Pantau indikator utama: NIM, BI‑Rate, pertumbuhan DPK, dan CoC. Jika NIM menembus 4,5 % dan CoC tetap di bawah 0,3 %, sinyal bullish semakin kuat.
Diversifikasi: Seimbangkan portofolio dengan perbankan lain yang memiliki profil “interest‑rate sensitive” lebih rendah (mis. BTPN, BCA) untuk mengurangi risiko suku bunga.

7. Kesimpulan

Meskipun laba bersih BMRI terus mengalami penurunan pada 10 bulan pertama 2025, sejumlah sinyal positif mulai muncul:

  • NIM kembali naik (4,29 % pada Oktober) berkat penurunan BI‑Rate.
  • NII tetap positif dan pendapatan fee‑based tumbuh kuat.
  • CoC turun drastis ke level historis, menandakan kualitas aset yang sangat baik.
  • Dana pemerintah memperkuat likuiditas, menurunkan LDR, dan memberikan “cushion” terhadap volatilitas pasar dana.

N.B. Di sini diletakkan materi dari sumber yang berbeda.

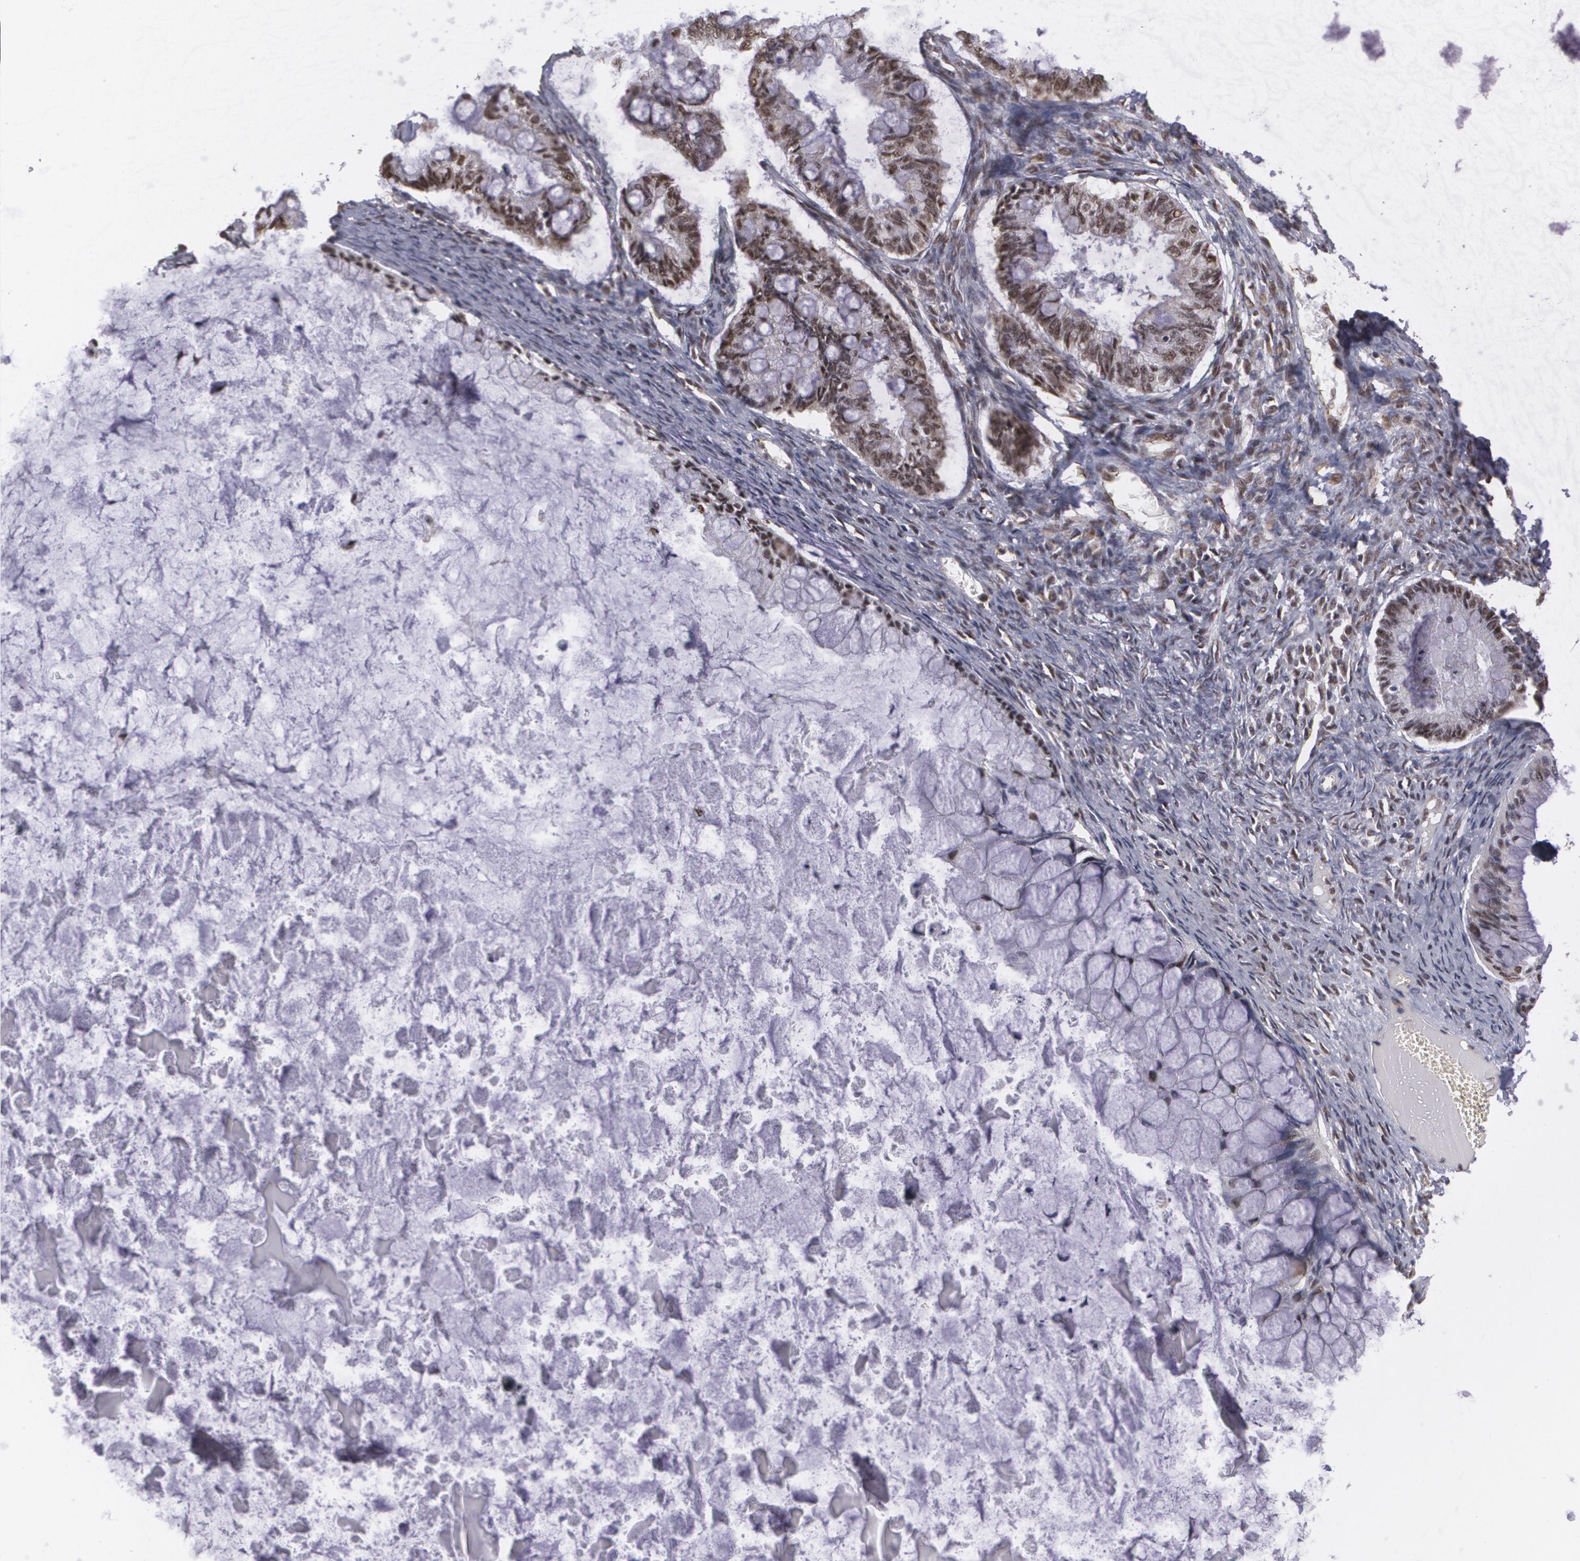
{"staining": {"intensity": "moderate", "quantity": ">75%", "location": "nuclear"}, "tissue": "ovarian cancer", "cell_type": "Tumor cells", "image_type": "cancer", "snomed": [{"axis": "morphology", "description": "Cystadenocarcinoma, mucinous, NOS"}, {"axis": "topography", "description": "Ovary"}], "caption": "High-magnification brightfield microscopy of ovarian cancer (mucinous cystadenocarcinoma) stained with DAB (brown) and counterstained with hematoxylin (blue). tumor cells exhibit moderate nuclear positivity is appreciated in about>75% of cells.", "gene": "MXD1", "patient": {"sex": "female", "age": 57}}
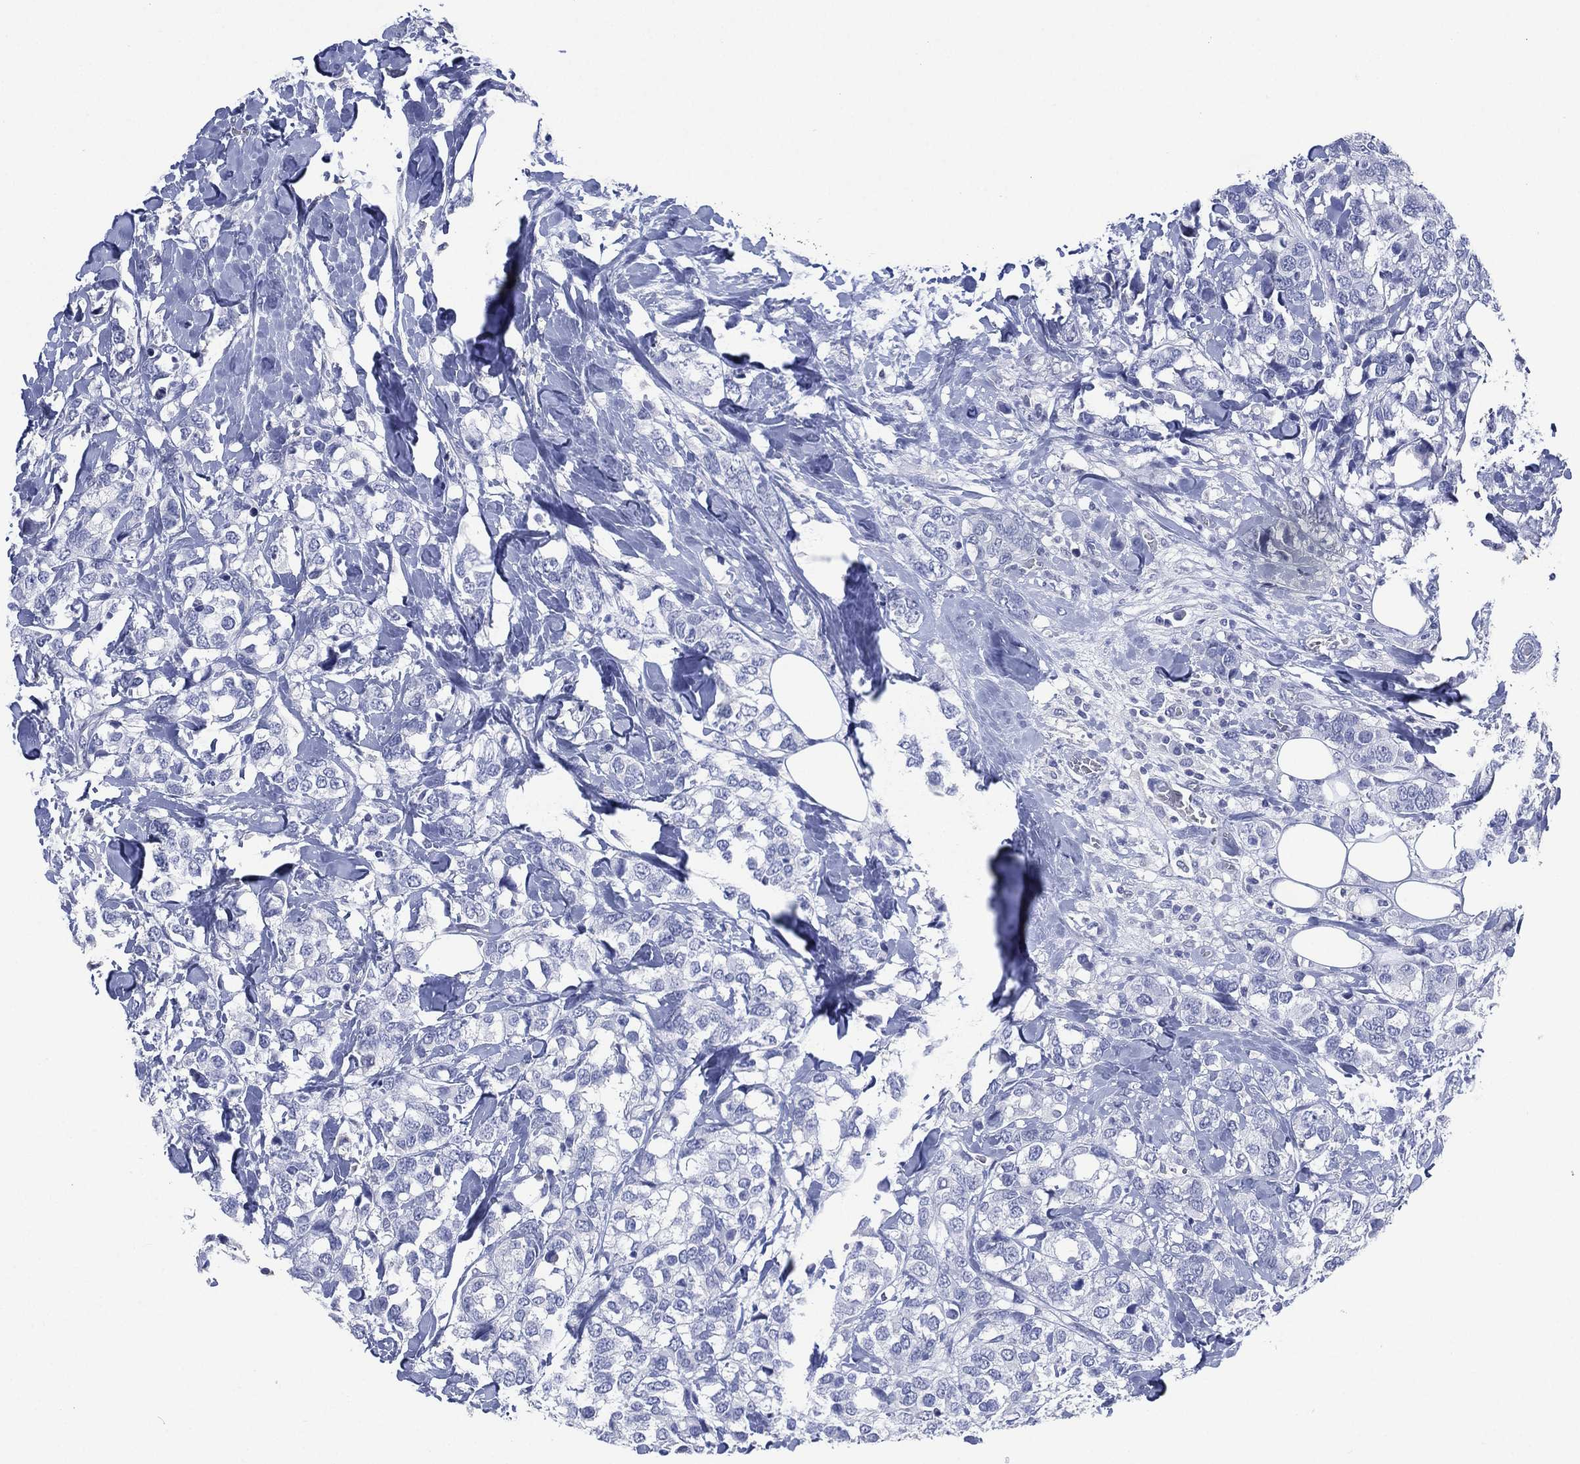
{"staining": {"intensity": "negative", "quantity": "none", "location": "none"}, "tissue": "breast cancer", "cell_type": "Tumor cells", "image_type": "cancer", "snomed": [{"axis": "morphology", "description": "Lobular carcinoma"}, {"axis": "topography", "description": "Breast"}], "caption": "This is a micrograph of immunohistochemistry staining of breast cancer, which shows no positivity in tumor cells.", "gene": "TMEM247", "patient": {"sex": "female", "age": 59}}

Jika BI‑Rate dapat dipertahankan di level 4,75 % atau turun lebih jauh, serta penempatan dana pemerintah terus mengalir, BMRI berpotensi mengembalikan NIM ke target 5‑5,2 % dalam satu‑dua tahun ke depan. Pada saat yang sama, diversifikasi pendapatan melalui fee‑based income dan digitalisasi dapat menjadi pendorong pertumbuhan laba yang lebih stabil.

Bagi investor, ini adalah momen yang menarik untuk menambah posisi pada BMRI dengan pendekatan “value‑plus‑growth”: membeli pada harga yang masih dipukul diskon, sekaligus memanfaatkan potensi perbaikan margin dan pendapatan non‑bunga. Namun, tetap waspada terhadap kemungkinan kenaikan kembali BI‑Rate atau kondisi eksternal yang dapat menambah tekanan pada profitabilitas.


Catatan: Analisis ini bersifat informatif dan tidak menggantikan nasihat investasi profesional. Selalu lakukan due‑diligence dan pertimbangkan profil risiko pribadi sebelum membuat keputusan investasi.